- _Exercise directions_
Starting at the line that contains "The fall of", return every line through the end of the entries below, exactly and with nothing else.

- _Task input_
——————

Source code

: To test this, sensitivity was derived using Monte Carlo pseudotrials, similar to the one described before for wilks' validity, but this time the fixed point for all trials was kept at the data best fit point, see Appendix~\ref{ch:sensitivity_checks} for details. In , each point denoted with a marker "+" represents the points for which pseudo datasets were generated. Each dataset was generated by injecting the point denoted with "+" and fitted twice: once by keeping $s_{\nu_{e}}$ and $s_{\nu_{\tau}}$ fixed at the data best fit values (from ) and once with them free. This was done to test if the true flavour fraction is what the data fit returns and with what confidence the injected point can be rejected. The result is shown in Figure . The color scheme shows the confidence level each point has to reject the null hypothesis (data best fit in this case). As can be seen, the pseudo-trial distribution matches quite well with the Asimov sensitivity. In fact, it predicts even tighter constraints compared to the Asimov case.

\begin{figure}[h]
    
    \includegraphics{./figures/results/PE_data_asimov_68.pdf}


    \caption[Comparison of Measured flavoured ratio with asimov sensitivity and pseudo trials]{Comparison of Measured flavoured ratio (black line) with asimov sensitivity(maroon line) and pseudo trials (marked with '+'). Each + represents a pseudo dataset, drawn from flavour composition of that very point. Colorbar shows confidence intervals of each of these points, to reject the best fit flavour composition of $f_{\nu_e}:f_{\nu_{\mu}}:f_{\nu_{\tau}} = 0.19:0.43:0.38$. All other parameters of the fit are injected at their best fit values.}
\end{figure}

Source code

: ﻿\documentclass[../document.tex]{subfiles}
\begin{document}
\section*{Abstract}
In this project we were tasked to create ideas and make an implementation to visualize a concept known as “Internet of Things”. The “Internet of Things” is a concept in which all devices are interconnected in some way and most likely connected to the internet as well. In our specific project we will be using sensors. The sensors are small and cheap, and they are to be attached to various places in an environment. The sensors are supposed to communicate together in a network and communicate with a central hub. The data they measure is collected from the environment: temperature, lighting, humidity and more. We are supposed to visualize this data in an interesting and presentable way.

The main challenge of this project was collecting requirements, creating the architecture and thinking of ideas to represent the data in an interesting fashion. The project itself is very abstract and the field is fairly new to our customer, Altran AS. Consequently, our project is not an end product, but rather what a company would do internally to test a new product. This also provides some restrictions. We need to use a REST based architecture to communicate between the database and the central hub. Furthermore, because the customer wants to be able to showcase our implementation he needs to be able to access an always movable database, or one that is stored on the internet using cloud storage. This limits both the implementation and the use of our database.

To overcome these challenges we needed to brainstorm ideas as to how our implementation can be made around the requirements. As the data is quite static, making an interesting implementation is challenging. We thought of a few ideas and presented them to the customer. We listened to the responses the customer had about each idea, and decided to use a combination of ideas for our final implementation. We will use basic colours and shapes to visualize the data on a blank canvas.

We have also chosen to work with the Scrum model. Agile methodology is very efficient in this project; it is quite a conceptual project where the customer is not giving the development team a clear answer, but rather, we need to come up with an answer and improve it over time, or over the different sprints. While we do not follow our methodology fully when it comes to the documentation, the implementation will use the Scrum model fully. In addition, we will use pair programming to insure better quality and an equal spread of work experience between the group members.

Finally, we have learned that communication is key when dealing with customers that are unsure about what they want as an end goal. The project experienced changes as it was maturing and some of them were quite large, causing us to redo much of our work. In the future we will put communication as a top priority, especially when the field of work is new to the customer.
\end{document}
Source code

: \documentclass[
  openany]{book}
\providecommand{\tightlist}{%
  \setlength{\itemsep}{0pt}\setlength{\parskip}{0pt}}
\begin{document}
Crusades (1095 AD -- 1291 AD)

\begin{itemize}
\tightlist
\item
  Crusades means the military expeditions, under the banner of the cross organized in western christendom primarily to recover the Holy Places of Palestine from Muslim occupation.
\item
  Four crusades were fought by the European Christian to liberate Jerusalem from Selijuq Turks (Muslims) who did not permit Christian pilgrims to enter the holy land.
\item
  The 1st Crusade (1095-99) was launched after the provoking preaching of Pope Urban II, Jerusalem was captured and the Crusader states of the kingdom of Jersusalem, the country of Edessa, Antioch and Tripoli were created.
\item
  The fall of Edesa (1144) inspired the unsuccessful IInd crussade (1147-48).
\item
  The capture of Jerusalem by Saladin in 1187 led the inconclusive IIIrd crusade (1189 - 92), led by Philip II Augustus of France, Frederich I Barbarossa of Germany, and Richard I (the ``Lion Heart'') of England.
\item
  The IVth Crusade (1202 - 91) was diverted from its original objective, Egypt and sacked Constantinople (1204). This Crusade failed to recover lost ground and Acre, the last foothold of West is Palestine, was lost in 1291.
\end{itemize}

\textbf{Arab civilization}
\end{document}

——————

- _Exercise response_
  The fall of Edesa (1144) inspired the unsuccessful IInd crussade (1147-48).
\item
  The capture of Jerusalem by Saladin in 1187 led the inconclusive IIIrd crusade (1189 - 92), led by Philip II Augustus of France, Frederich I Barbarossa of Germany, and Richard I (the ``Lion Heart'') of England.
\item
  The IVth Crusade (1202 - 91) was diverted from its original objective, Egypt and sacked Constantinople (1204). This Crusade failed to recover lost ground and Acre, the last foothold of West is Palestine, was lost in 1291.
\end{itemize}

\textbf{Arab civilization}
\end{document}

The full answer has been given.